* PROBLEM STATEMENT
Copy out each of the lines below word for word, leaving out the pictures.

Dataset items
— BEGIN —
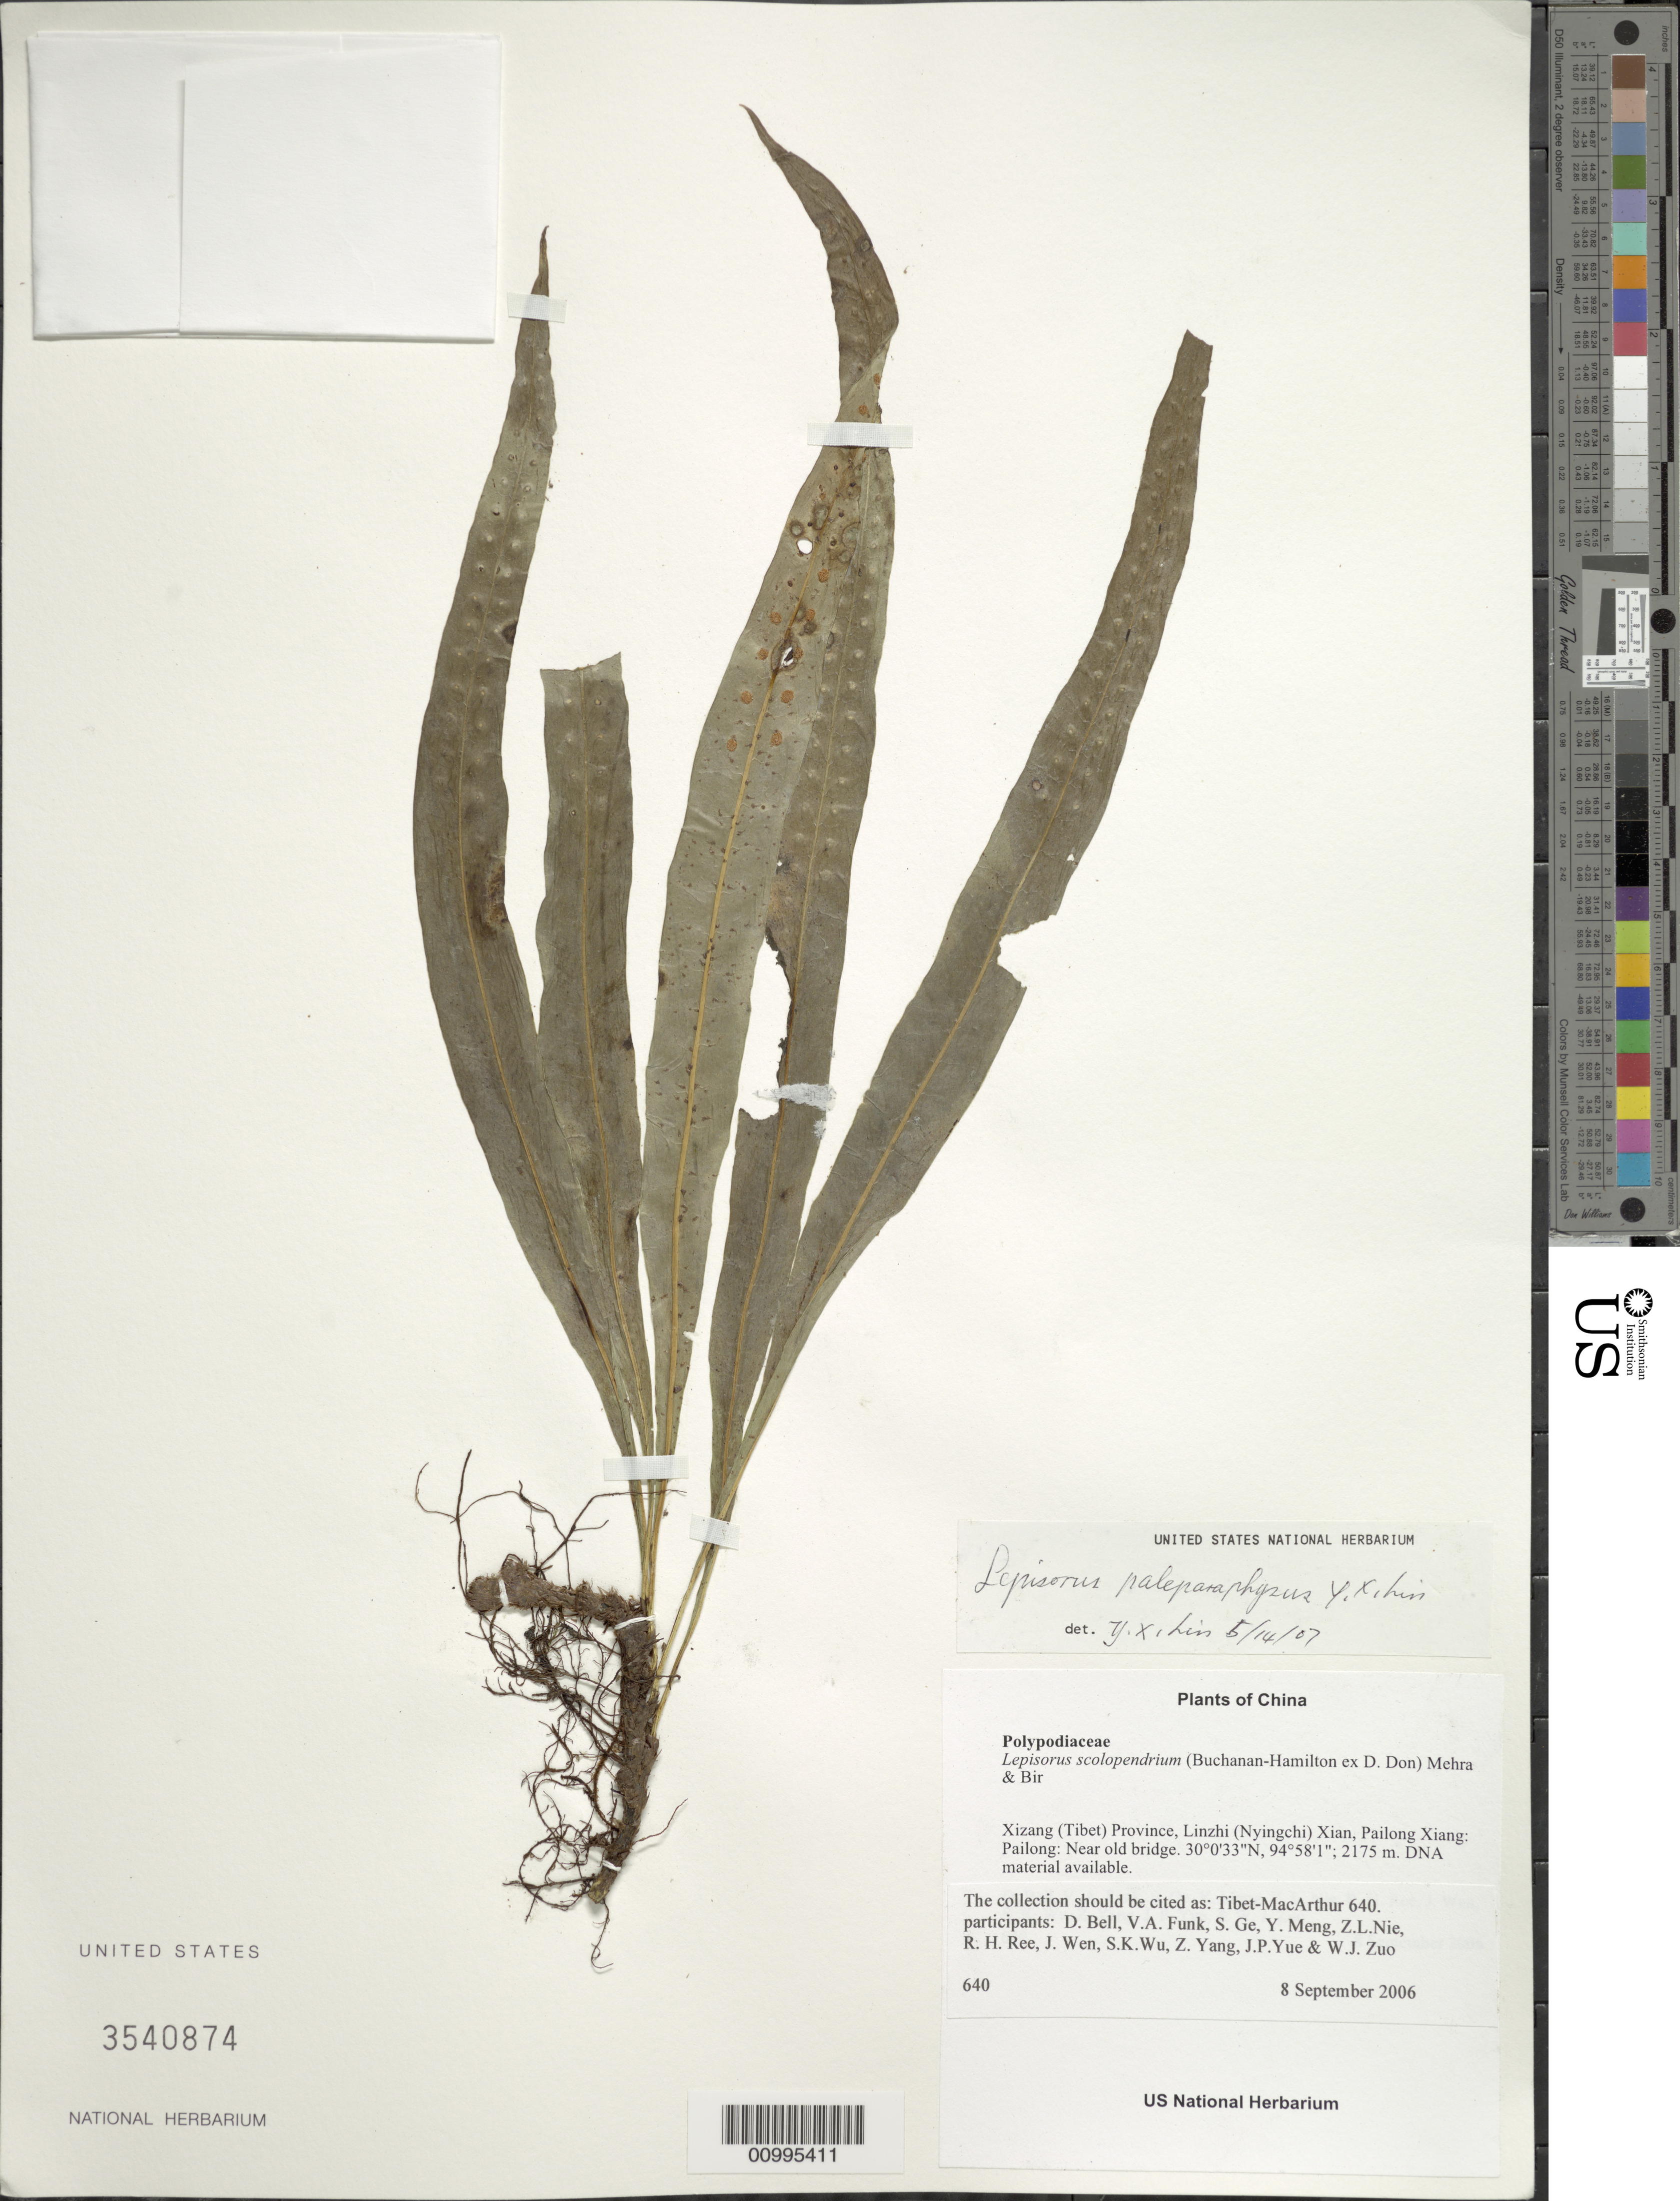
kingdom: Plantae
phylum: Tracheophyta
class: Polypodiopsida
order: Polypodiales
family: Polypodiaceae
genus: Lepisorus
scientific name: Lepisorus paleparaphysus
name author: Y.X. Lin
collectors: Tibet-MacArthur, D. A. Bell, V. Funk, S. Ge, Y. Meng, Z. Nie, R. Ree, J. Wen, S. K. Wu, Z. Yang, J. Yue & W. Zuo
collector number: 640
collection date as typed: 08 Sep 2006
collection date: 2006-09-08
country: China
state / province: Xizang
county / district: Linzhi (Nyingchi) Xian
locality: Pailong Xiang: Pailong. Near old bridge.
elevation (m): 2175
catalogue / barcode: US 3540874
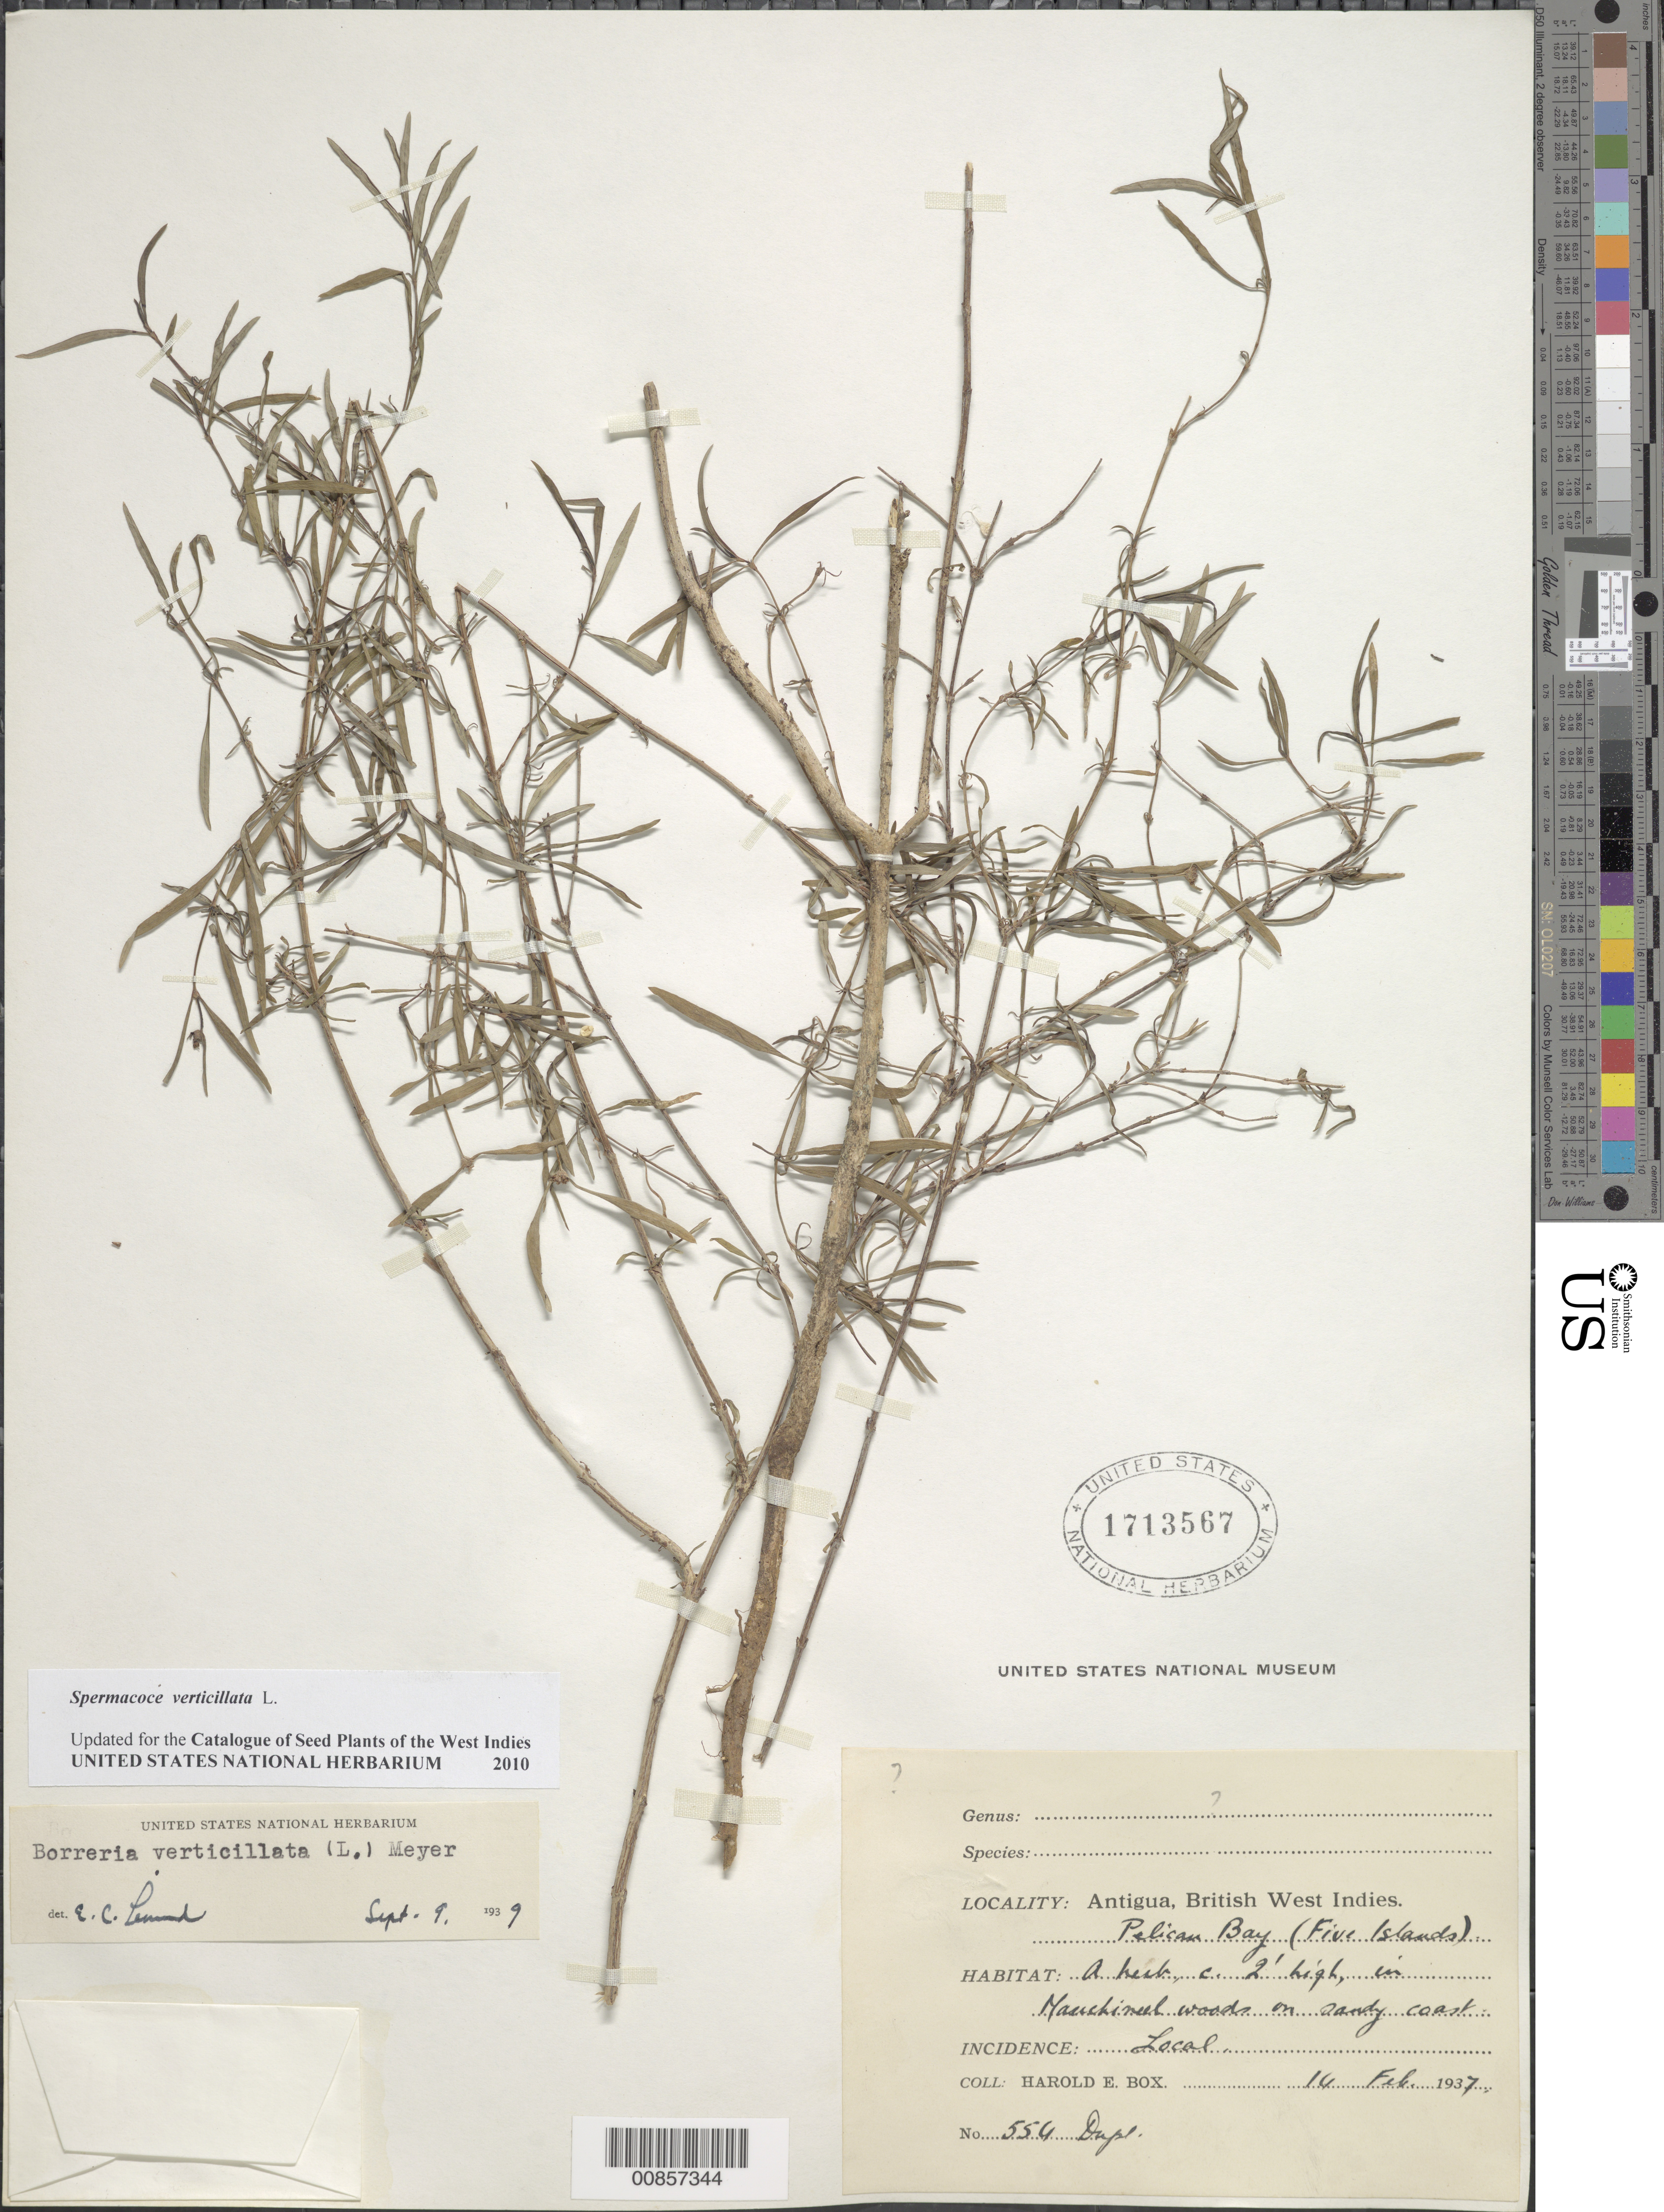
— END —
* ANSWER IN FULL
kingdom: Plantae
phylum: Tracheophyta
class: Polypodiopsida
order: Polypodiales
family: Polypodiaceae
genus: Lepisorus
scientific name: Lepisorus paleparaphysus
name author: Y.X. Lin
collectors: Tibet-MacArthur, D. A. Bell, V. Funk, S. Ge, Y. Meng, Z. Nie, R. Ree, J. Wen, S. K. Wu, Z. Yang, J. Yue & W. Zuo
collector number: 640
collection date as typed: 08 Sep 2006
collection date: 2006-09-08
country: China
state / province: Xizang
county / district: Linzhi (Nyingchi) Xian
locality: Pailong Xiang: Pailong. Near old bridge.
elevation (m): 2175
catalogue / barcode: US 3540874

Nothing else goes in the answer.